- **Task description**
The job is to find each line of the records below that includes the word "support" and copy it.
□ □ □ □ □ □ □
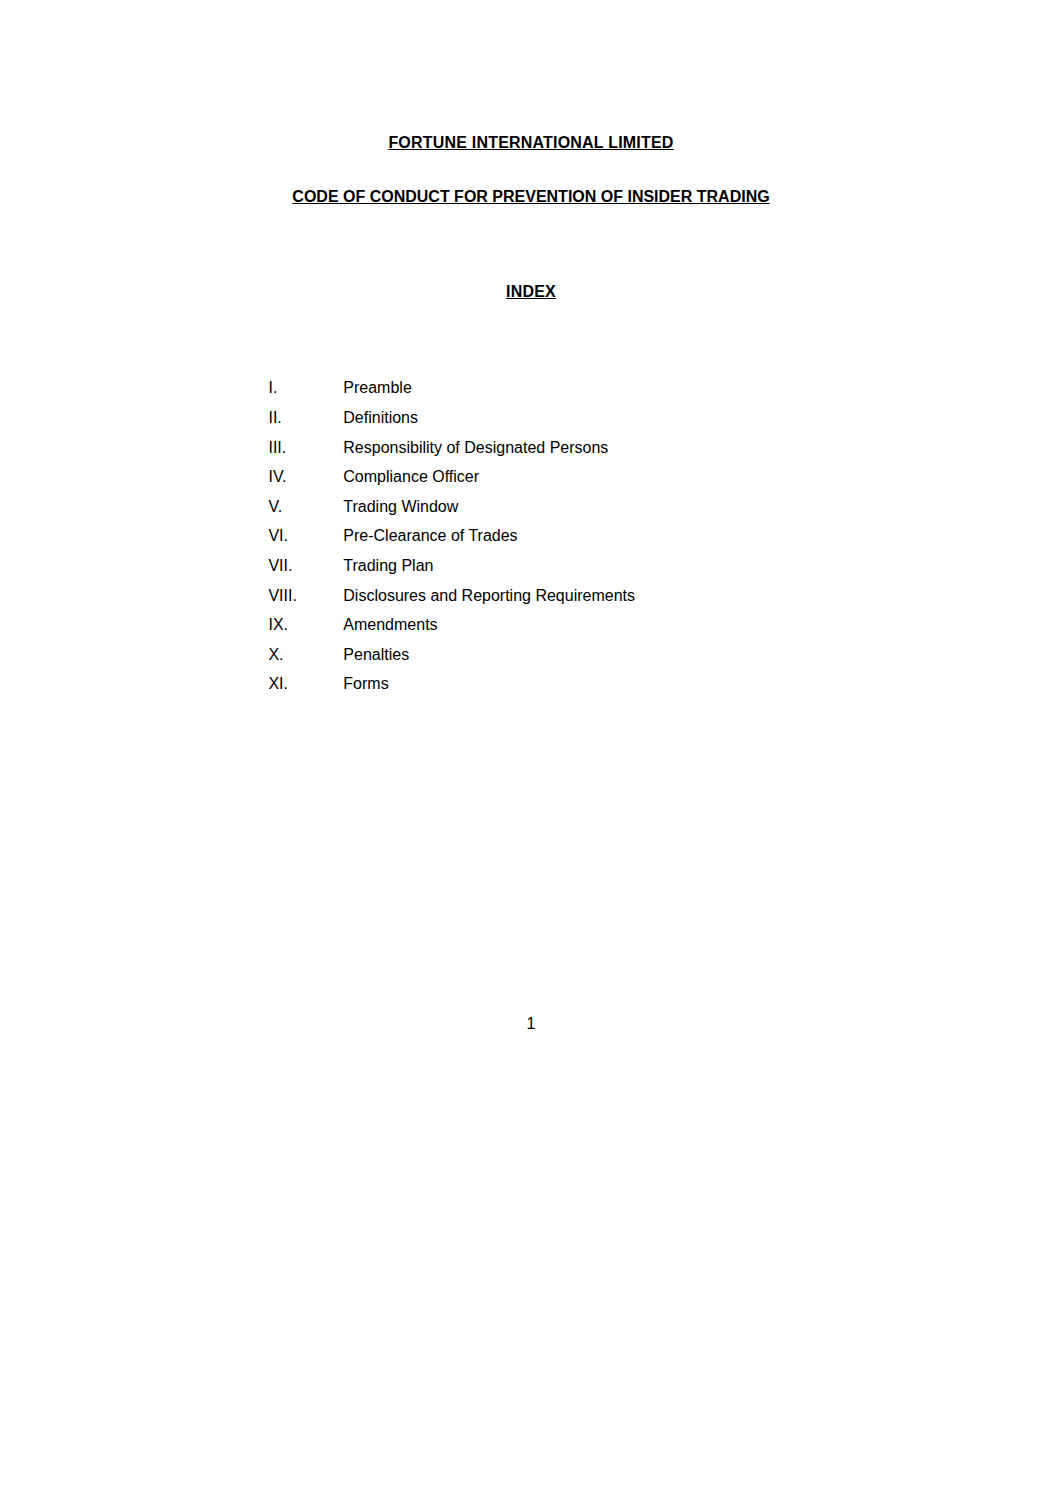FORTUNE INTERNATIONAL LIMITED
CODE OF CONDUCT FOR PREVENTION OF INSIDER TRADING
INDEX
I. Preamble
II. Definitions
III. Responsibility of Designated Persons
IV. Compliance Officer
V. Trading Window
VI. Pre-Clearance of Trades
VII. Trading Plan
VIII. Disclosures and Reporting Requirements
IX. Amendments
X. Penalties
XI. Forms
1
□ □ □ □ □ □ □
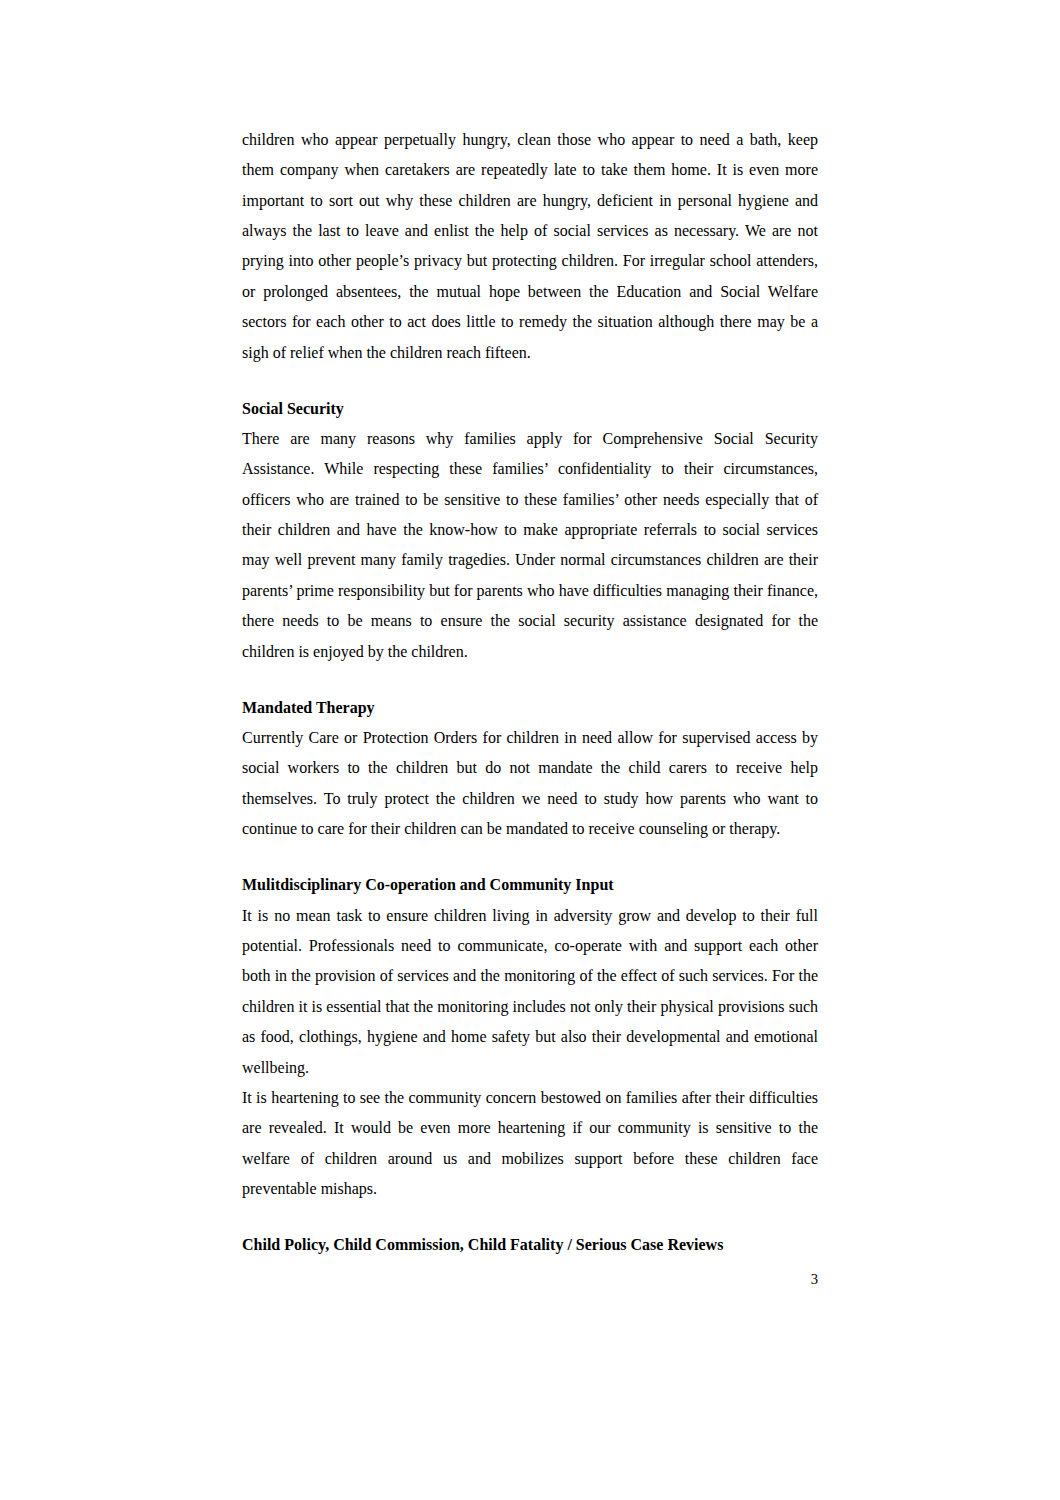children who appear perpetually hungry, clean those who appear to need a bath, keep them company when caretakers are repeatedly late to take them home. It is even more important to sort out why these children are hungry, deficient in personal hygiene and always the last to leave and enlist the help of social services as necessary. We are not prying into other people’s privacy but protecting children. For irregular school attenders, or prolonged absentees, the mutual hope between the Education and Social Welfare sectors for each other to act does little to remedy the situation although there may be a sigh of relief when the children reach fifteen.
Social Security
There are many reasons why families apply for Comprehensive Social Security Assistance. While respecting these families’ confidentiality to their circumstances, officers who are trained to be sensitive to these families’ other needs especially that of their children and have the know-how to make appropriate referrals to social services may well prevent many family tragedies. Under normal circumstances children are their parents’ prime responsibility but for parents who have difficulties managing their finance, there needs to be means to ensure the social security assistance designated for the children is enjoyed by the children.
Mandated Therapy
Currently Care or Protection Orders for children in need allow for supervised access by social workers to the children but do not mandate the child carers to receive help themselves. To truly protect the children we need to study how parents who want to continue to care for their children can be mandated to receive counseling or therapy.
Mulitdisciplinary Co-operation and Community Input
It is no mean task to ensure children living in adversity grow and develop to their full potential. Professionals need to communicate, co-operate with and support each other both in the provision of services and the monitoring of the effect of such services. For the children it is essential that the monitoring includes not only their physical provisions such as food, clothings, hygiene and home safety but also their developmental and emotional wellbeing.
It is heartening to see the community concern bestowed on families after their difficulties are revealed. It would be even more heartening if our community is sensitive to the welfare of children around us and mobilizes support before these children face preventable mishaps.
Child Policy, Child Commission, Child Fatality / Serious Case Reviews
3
□ □ □ □ □ □ □
- **Exercise answer**
It is no mean task to ensure children living in adversity grow and develop to their full potential. Professionals need to communicate, co-operate with and support each other both in the provision of services and the monitoring of the effect of such services. For the children it is essential that the monitoring includes not only their physical provisions such as food, clothings, hygiene and home safety but also their developmental and emotional wellbeing.
It is heartening to see the community concern bestowed on families after their difficulties are revealed. It would be even more heartening if our community is sensitive to the welfare of children around us and mobilizes support before these children face preventable mishaps.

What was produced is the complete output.